Noorvik, USA - Bobby Wells has lived all his life in this remote Alaska village, where the Eskimo dancing of his ancestors was banned by Quaker missionaries a century ago as primitive idolatry.
Now Wells, 53, and other residents of Noorvik have wholeheartedly embraced the ancient practice outlawed in the Inupiat Eskimo settlement, which was established in 1914.
"This is the way God made us, to express our thankfulness to him with dancing," Wells said.
The belief of traditional dancing as somehow evil, however, remains deeply ingrained in scores of Native villages around the state. But some communities have broken away from that ideology in recent decades. One by one, they have resurrected the old dances and songs of the long ago past, along with culture camps and language immersion programs.
Mike Ulroan can't imagine life without dance. It was already revived in the Cup'ik Eskimo village of Chevak when he was born 21 years ago, long after the practice was prohibited by Russian Catholic missionaries. Dancing has always been a constant for Ulroan, even after he left four years ago to attend the University of Alaska Anchorage. In Alaska's largest city, he dances with several groups.
"It's just a way to make me feel happy," he said. "With the movements we do, we push away bad spirits and keep away sickness."
Noorvik's decision to lift the ban last fall came after residents learned they would be the first in the nation to be counted in the 2010 U.S. Census. The idea had been kicked around before, but this time locals wanted to make it a reality for a celebration with visiting census representatives and other officials.
Tribal leaders formally approved the proposal after it received the blessing of the Noorvik Friends Church, despite opposition from a few elders. It's a huge change because dancing had never been done in the current location of Noorvik, which means "a place that is moved to" in Inupiaq.
"I don't speak for the church, but in my own view we're going to come to a place in the afterlife where we sing and dance to the Lord," said church pastor Aurora Sampson. "While we are on this earth we might as well practice."
The primary dancers are students, who quickly honed their newfound skills to put on a rousing performance at the census festivities in January, complete with Native singing and drums.
"I like it.

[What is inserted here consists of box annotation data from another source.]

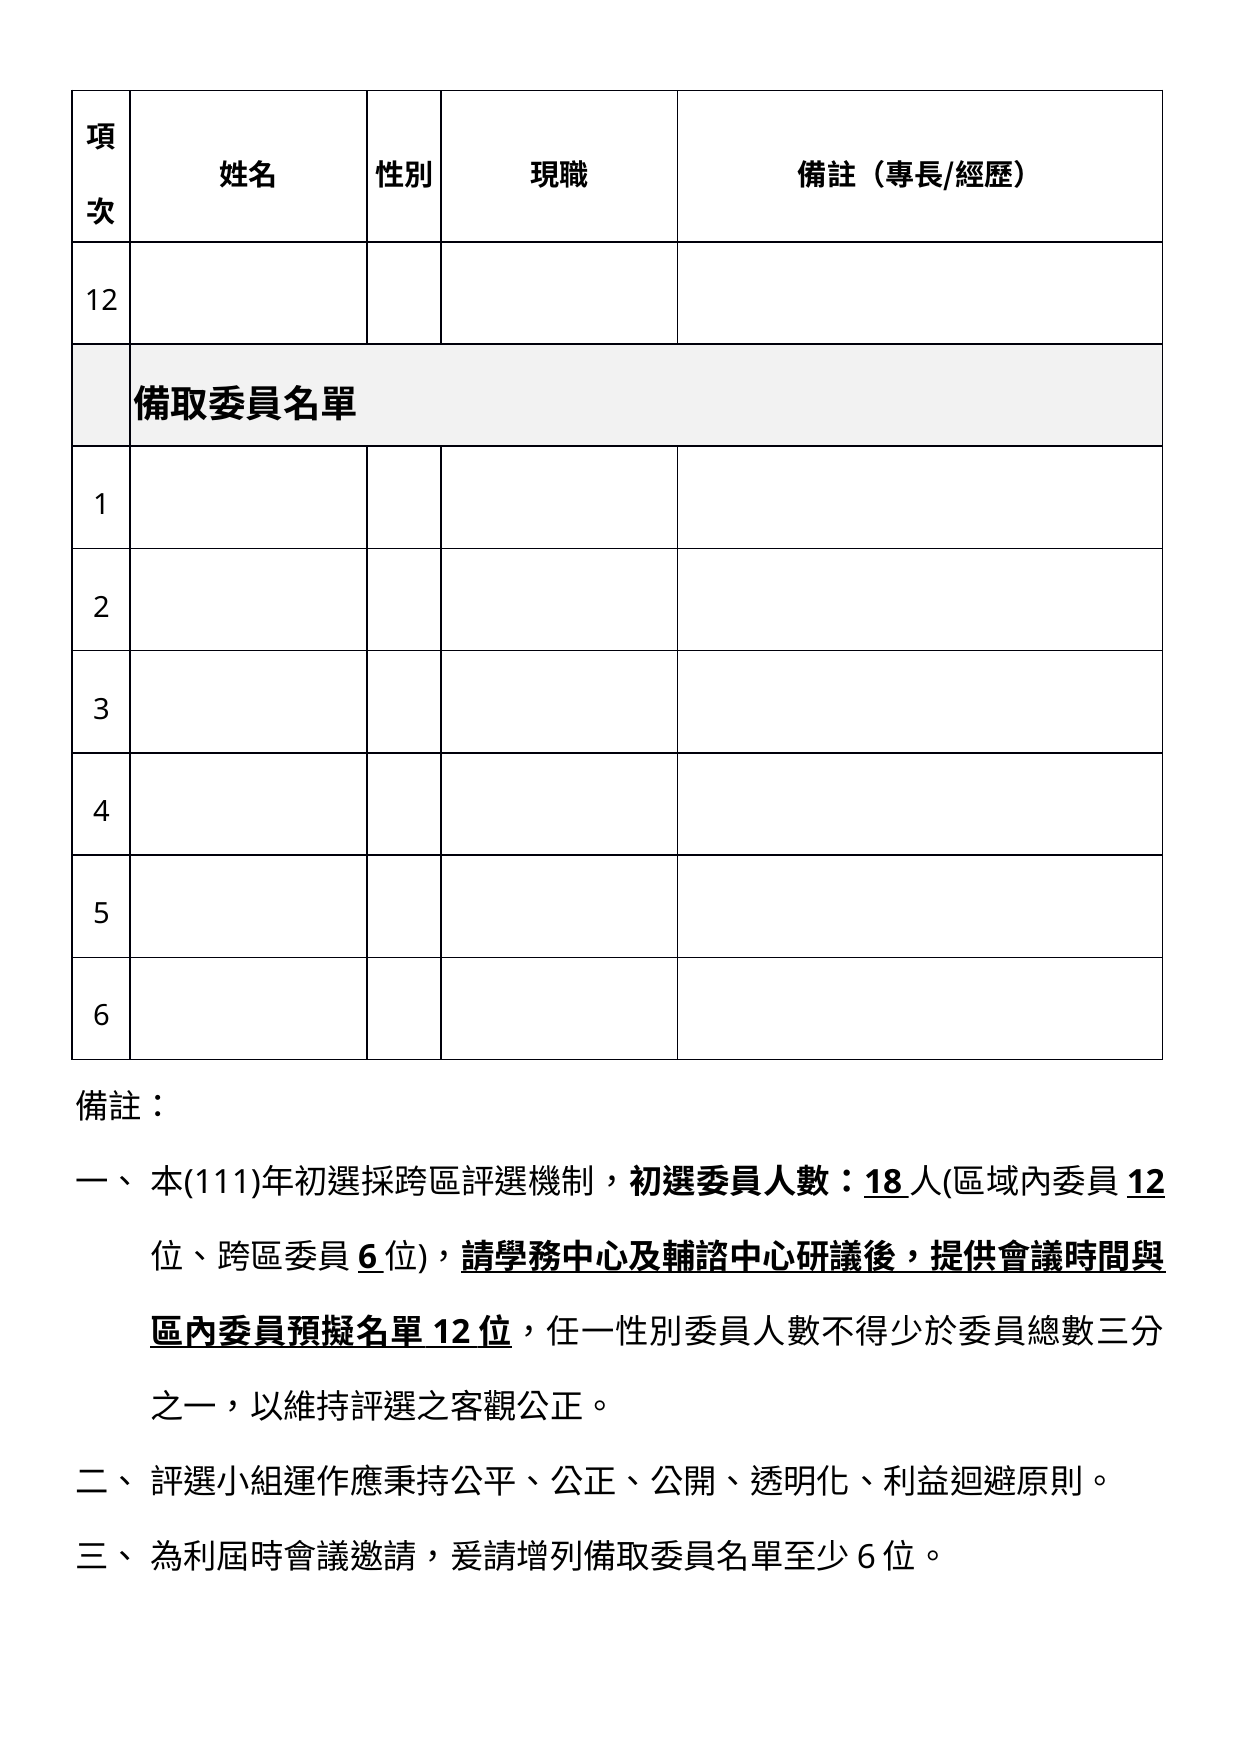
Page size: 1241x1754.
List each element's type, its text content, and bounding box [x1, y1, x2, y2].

table_cell [442, 958, 677, 1058]
table_cell [131, 651, 366, 752]
table_cell [678, 856, 1162, 956]
table_cell [368, 651, 440, 752]
table_cell [368, 856, 440, 956]
list 評選小組運作應秉持公平、公正、公開、透明化、利益迴避原則。 [75, 1435, 1165, 1510]
table_header 姓名 [131, 91, 366, 241]
table_cell [368, 243, 440, 343]
table_cell 6 [73, 958, 129, 1058]
table_cell [442, 856, 677, 956]
table_cell [368, 958, 440, 1058]
table_cell [678, 549, 1162, 650]
table_cell 4 [73, 754, 129, 854]
table_header 項次 [73, 91, 129, 241]
table_cell [678, 651, 1162, 752]
table_cell 3 [73, 651, 129, 752]
table_cell [678, 243, 1162, 343]
table_cell [442, 754, 677, 854]
table_cell [678, 447, 1162, 548]
text 備註： [75, 1060, 1165, 1135]
table_cell [131, 958, 366, 1058]
table_cell 2 [73, 549, 129, 650]
table_cell 備取委員名單 [131, 345, 1162, 445]
table_cell [368, 754, 440, 854]
table_cell [368, 549, 440, 650]
table_cell [131, 243, 366, 343]
table_cell [131, 754, 366, 854]
table_header 現職 [442, 91, 677, 241]
table_cell [442, 549, 677, 650]
list 為利屆時會議邀請，爰請增列備取委員名單至少6位。 [75, 1510, 1165, 1585]
table_cell [131, 549, 366, 650]
list 本(111)年初選採跨區評選機制，初選委員人數：18人(區域內委員12位、跨區委員6位)，請學務中心及輔諮中心研議後，提供會議時間與區內委員預擬名單12位，任一性別委員人數不得少於委員總數三分之一，以維持評選之客觀公正。 [75, 1135, 1165, 1435]
table_cell [131, 856, 366, 956]
table_cell [442, 243, 677, 343]
table_cell [73, 345, 129, 445]
table_header 性別 [368, 91, 440, 241]
table_cell [442, 651, 677, 752]
table_header 備註（專長/經歷） [678, 91, 1162, 241]
table_cell 1 [73, 447, 129, 548]
table_cell [368, 447, 440, 548]
table_cell 12 [73, 243, 129, 343]
table_cell 5 [73, 856, 129, 956]
table_cell [131, 447, 366, 548]
table_cell [442, 447, 677, 548]
table_cell [678, 958, 1162, 1058]
table_cell [678, 754, 1162, 854]
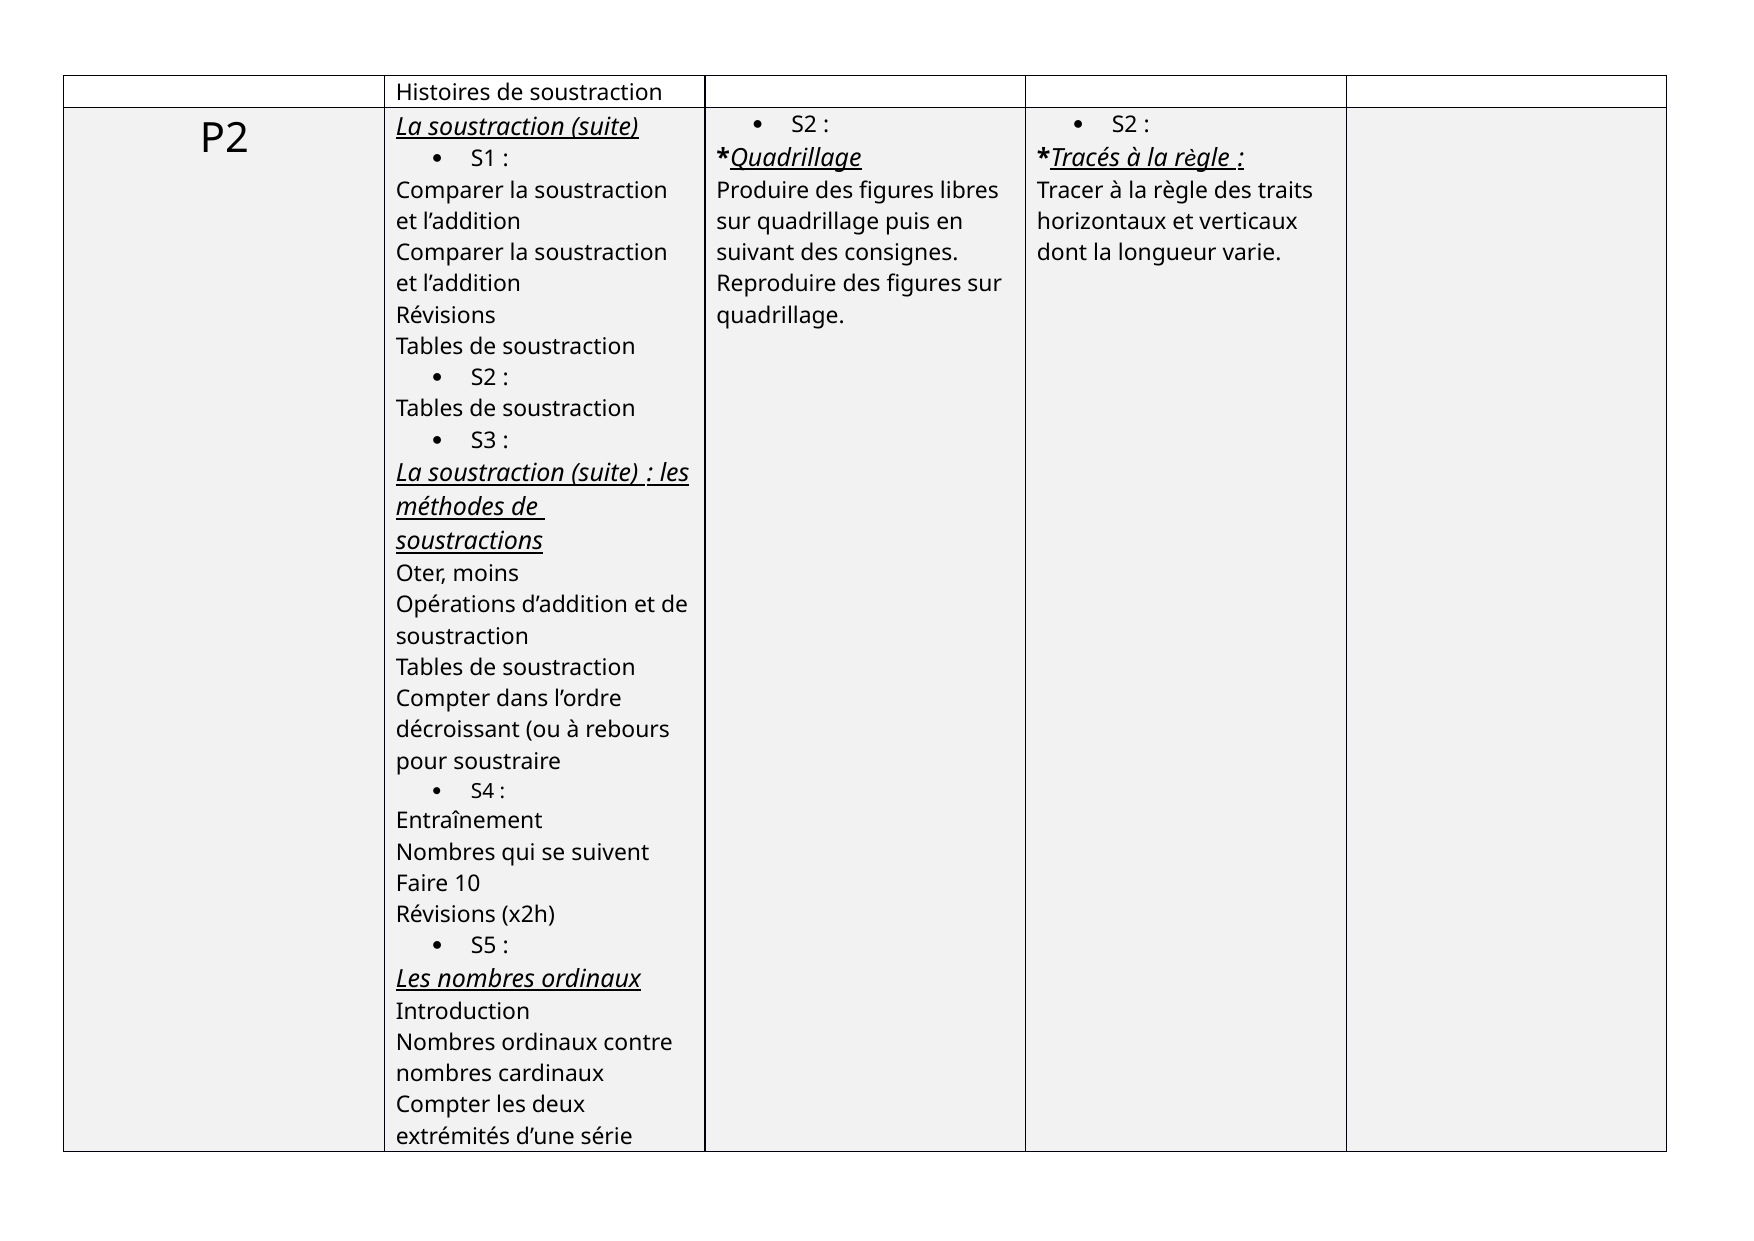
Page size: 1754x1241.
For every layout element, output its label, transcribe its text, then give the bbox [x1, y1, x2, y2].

It's fun," said 16-year-old Tori Newlin. "It's something to do."
To learn the long forgotten moves, village leaders hired dancers from other villages for a week of intense lessons that led to frequent practice sessions at the Noorvik school. One of the instructors is 19-year-old Richard Atoruk, from the nearby hub town of Kotzebue. He has since moved to Noorvik to continue teaching and to enroll at the school as a senior.
For Atoruk, dancing is a way to tell stories for all occasions, weddings, funerals, birthdays, the subsistence lifestyles of people who live off the land as Noorvik residents do. Motions and songs represent the movements of fishing, ice hopping, even traveling by snowmobile. And as far as Atoruk is concerned, shamanism is an important part of his people's spiritual culture, not a satanic tool.
"I think we lost a lot of our history because the missionaries came," he said. "Now it's coming back."
But too many villages continue to cling to the oppressive legacy left by Western missionaries, according to Theresa Arevgaq John, a Yup'ik Eskimo and Native studies professor at the University of Alaska Fairbanks. Indigenous people saw the destruction of their sacred traditions, including shamans, who were revered as spiritual leaders empowered by the creator with skills and tools to communicate with the spirit world to ensure the welfare of communities. Dancing had nothing to do with devil worship, John said.
"It was our only way of prayer," she said. "Can you imagine someone coming in and saying your way is wrong?"